Dataset excerpts:
— Begin —
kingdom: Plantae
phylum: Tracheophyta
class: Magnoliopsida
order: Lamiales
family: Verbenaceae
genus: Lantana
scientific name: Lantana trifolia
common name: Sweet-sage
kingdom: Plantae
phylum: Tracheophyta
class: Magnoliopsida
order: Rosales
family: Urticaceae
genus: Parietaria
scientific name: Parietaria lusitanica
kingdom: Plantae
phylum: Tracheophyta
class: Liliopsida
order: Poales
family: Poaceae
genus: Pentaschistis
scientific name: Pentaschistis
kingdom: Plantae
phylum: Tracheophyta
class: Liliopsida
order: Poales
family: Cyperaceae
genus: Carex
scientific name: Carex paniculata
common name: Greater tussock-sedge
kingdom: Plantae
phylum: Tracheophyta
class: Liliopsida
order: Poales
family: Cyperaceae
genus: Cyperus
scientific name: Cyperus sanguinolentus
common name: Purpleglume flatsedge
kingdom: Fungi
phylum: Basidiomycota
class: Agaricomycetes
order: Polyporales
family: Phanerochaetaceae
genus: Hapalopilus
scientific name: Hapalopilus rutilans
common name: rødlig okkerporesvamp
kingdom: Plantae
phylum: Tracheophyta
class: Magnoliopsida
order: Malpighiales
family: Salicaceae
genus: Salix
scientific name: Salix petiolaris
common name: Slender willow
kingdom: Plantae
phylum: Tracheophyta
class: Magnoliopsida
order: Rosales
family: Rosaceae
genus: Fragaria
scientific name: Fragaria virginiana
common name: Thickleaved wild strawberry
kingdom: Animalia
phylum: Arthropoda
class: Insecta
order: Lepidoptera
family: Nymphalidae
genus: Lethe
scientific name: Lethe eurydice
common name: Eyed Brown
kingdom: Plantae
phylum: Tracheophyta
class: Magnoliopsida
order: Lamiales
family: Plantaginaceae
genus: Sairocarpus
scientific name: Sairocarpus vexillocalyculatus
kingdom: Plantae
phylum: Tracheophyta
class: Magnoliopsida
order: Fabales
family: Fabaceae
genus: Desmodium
— End —
Copy out the lines above again, substituting "vernacular name" for every instance of "common name" and changing nothing else.

kingdom: Plantae
phylum: Tracheophyta
class: Magnoliopsida
order: Lamiales
family: Verbenaceae
genus: Lantana
scientific name: Lantana trifolia
vernacular name: Sweet-sage
kingdom: Plantae
phylum: Tracheophyta
class: Magnoliopsida
order: Rosales
family: Urticaceae
genus: Parietaria
scientific name: Parietaria lusitanica
kingdom: Plantae
phylum: Tracheophyta
class: Liliopsida
order: Poales
family: Poaceae
genus: Pentaschistis
scientific name: Pentaschistis
kingdom: Plantae
phylum: Tracheophyta
class: Liliopsida
order: Poales
family: Cyperaceae
genus: Carex
scientific name: Carex paniculata
vernacular name: Greater tussock-sedge
kingdom: Plantae
phylum: Tracheophyta
class: Liliopsida
order: Poales
family: Cyperaceae
genus: Cyperus
scientific name: Cyperus sanguinolentus
vernacular name: Purpleglume flatsedge
kingdom: Fungi
phylum: Basidiomycota
class: Agaricomycetes
order: Polyporales
family: Phanerochaetaceae
genus: Hapalopilus
scientific name: Hapalopilus rutilans
vernacular name: rødlig okkerporesvamp
kingdom: Plantae
phylum: Tracheophyta
class: Magnoliopsida
order: Malpighiales
family: Salicaceae
genus: Salix
scientific name: Salix petiolaris
vernacular name: Slender willow
kingdom: Plantae
phylum: Tracheophyta
class: Magnoliopsida
order: Rosales
family: Rosaceae
genus: Fragaria
scientific name: Fragaria virginiana
vernacular name: Thickleaved wild strawberry
kingdom: Animalia
phylum: Arthropoda
class: Insecta
order: Lepidoptera
family: Nymphalidae
genus: Lethe
scientific name: Lethe eurydice
vernacular name: Eyed Brown
kingdom: Plantae
phylum: Tracheophyta
class: Magnoliopsida
order: Lamiales
family: Plantaginaceae
genus: Sairocarpus
scientific name: Sairocarpus vexillocalyculatus
kingdom: Plantae
phylum: Tracheophyta
class: Magnoliopsida
order: Fabales
family: Fabaceae
genus: Desmodium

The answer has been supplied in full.